Given data:
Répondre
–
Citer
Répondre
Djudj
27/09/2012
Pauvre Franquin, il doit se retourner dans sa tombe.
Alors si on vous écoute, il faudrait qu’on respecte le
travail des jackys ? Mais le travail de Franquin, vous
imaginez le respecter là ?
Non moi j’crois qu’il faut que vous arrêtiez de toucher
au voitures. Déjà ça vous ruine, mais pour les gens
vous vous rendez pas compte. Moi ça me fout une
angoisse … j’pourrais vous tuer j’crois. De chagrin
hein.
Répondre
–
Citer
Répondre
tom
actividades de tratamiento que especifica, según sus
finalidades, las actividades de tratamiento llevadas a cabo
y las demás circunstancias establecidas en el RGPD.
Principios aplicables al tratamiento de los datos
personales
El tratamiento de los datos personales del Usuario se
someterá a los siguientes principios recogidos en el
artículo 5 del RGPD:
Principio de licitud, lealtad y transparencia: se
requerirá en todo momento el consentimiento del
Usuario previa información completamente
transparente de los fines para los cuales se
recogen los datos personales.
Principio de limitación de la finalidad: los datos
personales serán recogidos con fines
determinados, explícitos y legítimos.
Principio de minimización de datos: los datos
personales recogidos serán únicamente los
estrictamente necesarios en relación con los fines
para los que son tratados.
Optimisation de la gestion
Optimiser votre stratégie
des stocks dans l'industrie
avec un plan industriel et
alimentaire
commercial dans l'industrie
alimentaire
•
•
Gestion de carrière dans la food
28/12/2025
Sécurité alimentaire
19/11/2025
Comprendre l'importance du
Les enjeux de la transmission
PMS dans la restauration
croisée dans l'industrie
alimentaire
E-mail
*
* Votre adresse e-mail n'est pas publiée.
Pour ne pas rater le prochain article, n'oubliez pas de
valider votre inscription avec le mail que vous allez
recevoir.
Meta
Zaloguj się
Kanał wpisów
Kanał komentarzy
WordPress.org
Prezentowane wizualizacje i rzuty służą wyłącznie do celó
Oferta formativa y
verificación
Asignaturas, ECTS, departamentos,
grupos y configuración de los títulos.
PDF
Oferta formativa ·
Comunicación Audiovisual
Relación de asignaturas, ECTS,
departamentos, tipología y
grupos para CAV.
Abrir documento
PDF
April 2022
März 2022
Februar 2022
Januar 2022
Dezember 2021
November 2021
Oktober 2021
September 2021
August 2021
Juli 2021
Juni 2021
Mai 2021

Description of the task: Express the lines as a JSON list of strings, one string per line and leaving out blank lines, starting with the first line and going on through the line with "vous vous rendez".

Problem solution:
[
  "Répondre",
  "–",
  "Citer",
  "Répondre",
  "Djudj",
  "27/09/2012",
  "Pauvre Franquin, il doit se retourner dans sa tombe.",
  "Alors si on vous écoute, il faudrait qu’on respecte le",
  "travail des jackys ? Mais le travail de Franquin, vous",
  "imaginez le respecter là ?",
  "Non moi j’crois qu’il faut que vous arrêtiez de toucher",
  "au voitures. Déjà ça vous ruine, mais pour les gens",
  "vous vous rendez pas compte. Moi ça me fout une"
]